TRECHO DO TEXTO »
**********

O encolhimento do mercado de trabalho em São Paulo e no Brasil, artigo de José Eustáquio Diniz Alves
Publicado em maio 6, 2016
[EcoDebate] O Brasil caminha para a sua mais longa e profunda recessão econômica da história. Do segundo trimestre de 2014 ao primeiro trimestre de 2016 já são 8 períodos recessivos consecutivos. Caiu o PIB e a renda per capita brasileira. Tudo indica que teremos recessão no restante do corrente ano, podendo até se prolongar para 2017. O impacto sobre o mercado de trabalho é descomunal. A Pesquisa Nacional por Amostra de Domicílios Contínua (PNADC), do IBGE, tinha apontado que, em fevereiro de 2016, o número de desempregados no Brasil ultrapassou a barreira simbólica de 10 milhões de pessoas. Fora o incremento do desemprego oculto, do desalento e da “geração nem-nem-nem” (pessoas que nem estudam, nem trabalham e nem procuram emprego).

**********

BLOCO DE DADOS »

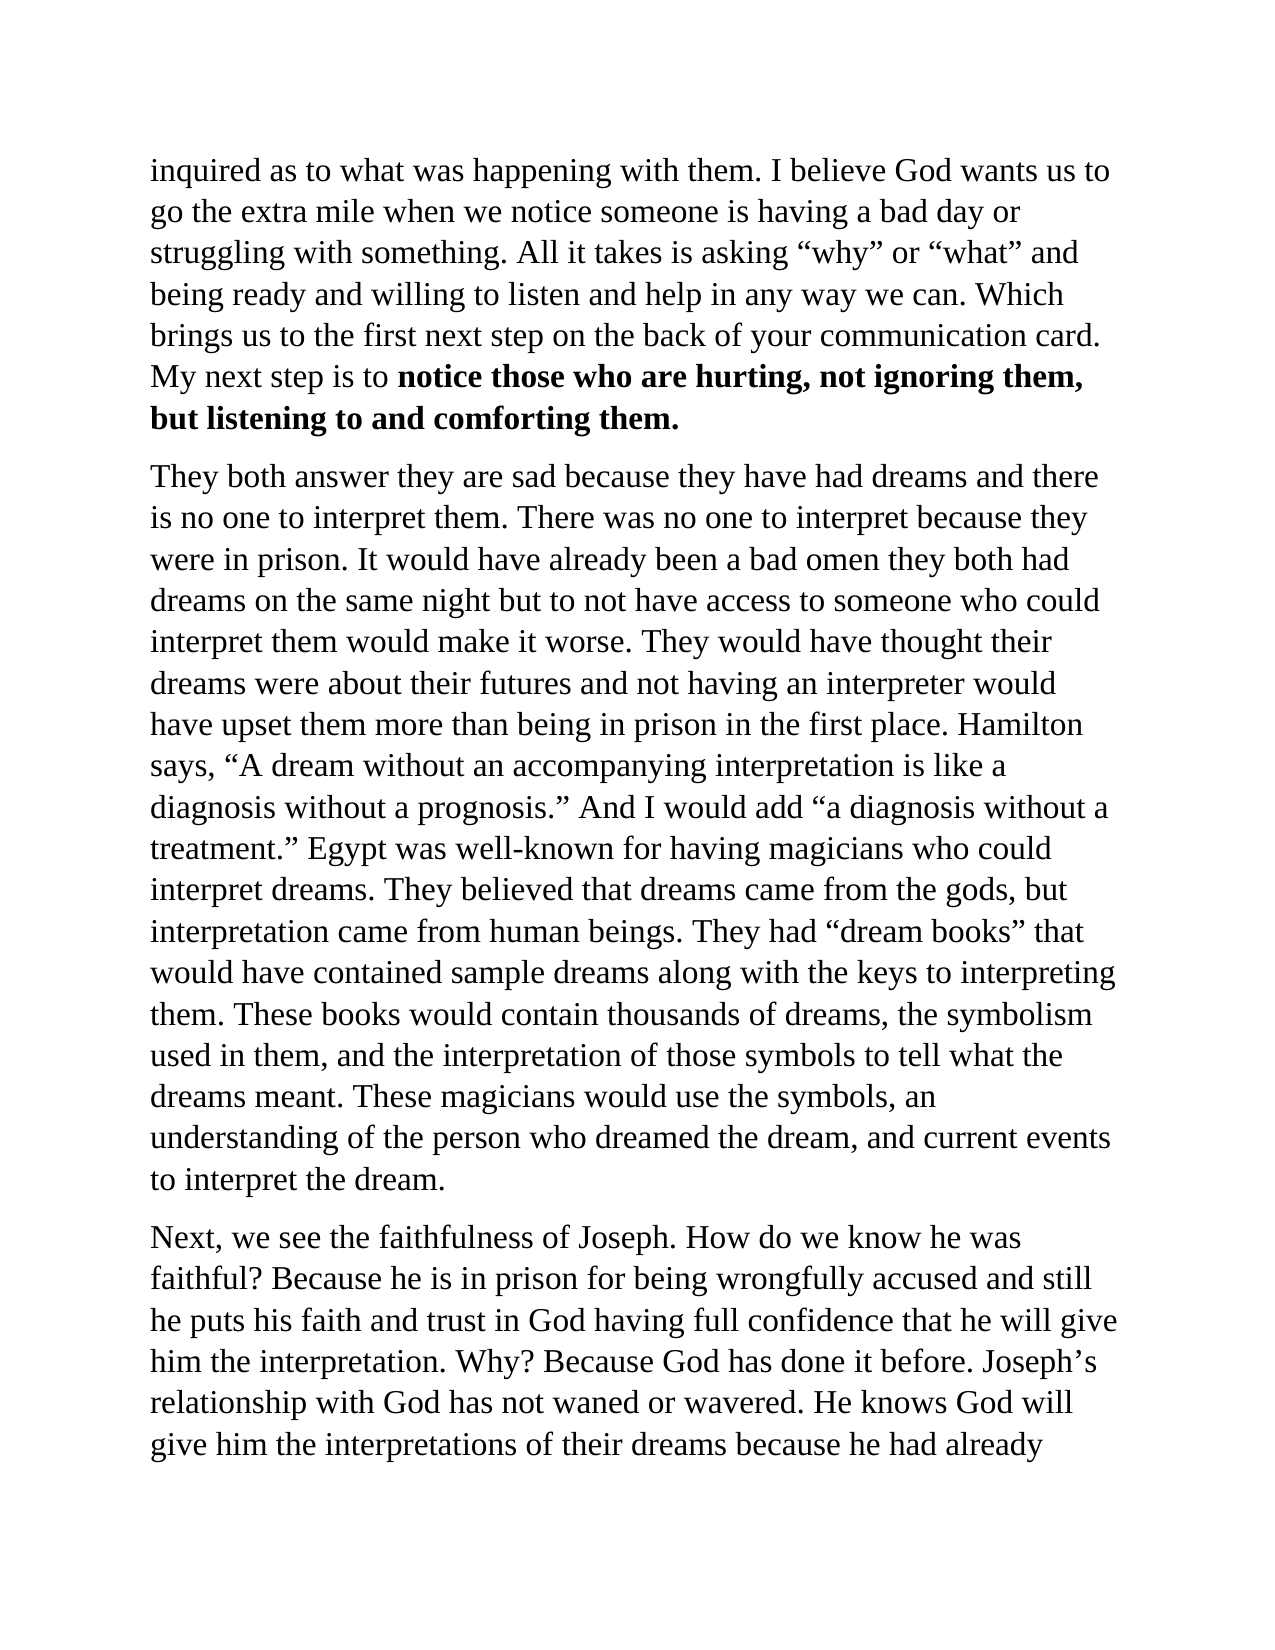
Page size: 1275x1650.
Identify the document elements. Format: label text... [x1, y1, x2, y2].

**********

TAREFA PROPOSTA 1 »
Reproduza, do texto sobre o mercado de trabalho, tudo o que vai de "O encolhimento do" até "nem procuram emprego).".
TAREFA PROPOSTA 2 »
Em que o texto sobre o mercado de trabalho se apoia para afirmar que o Brasil caminha para a sua mais longa e profunda recessão econômica da história?
O material não tem nenhum papel aqui.

RESULTADO CORRETO 1 »
O encolhimento do mercado de trabalho em São Paulo e no Brasil, artigo de José Eustáquio Diniz Alves
Publicado em maio 6, 2016
[EcoDebate] O Brasil caminha para a sua mais longa e profunda recessão econômica da história. Do segundo trimestre de 2014 ao primeiro trimestre de 2016 já são 8 períodos recessivos consecutivos. Caiu o PIB e a renda per capita brasileira. Tudo indica que teremos recessão no restante do corrente ano, podendo até se prolongar para 2017. O impacto sobre o mercado de trabalho é descomunal. A Pesquisa Nacional por Amostra de Domicílios Contínua (PNADC), do IBGE, tinha apontado que, em fevereiro de 2016, o número de desempregados no Brasil ultrapassou a barreira simbólica de 10 milhões de pessoas. Fora o incremento do desemprego oculto, do desalento e da “geração nem-nem-nem” (pessoas que nem estudam, nem trabalham e nem procuram emprego).

RESULTADO CORRETO 2 »
Do segundo trimestre de 2014 ao primeiro trimestre de 2016, o país já somava 8 períodos recessivos consecutivos, com queda do PIB e da renda per capita. Além disso, tudo indica que a recessão continuará no restante do ano e pode se prolongar até 2017.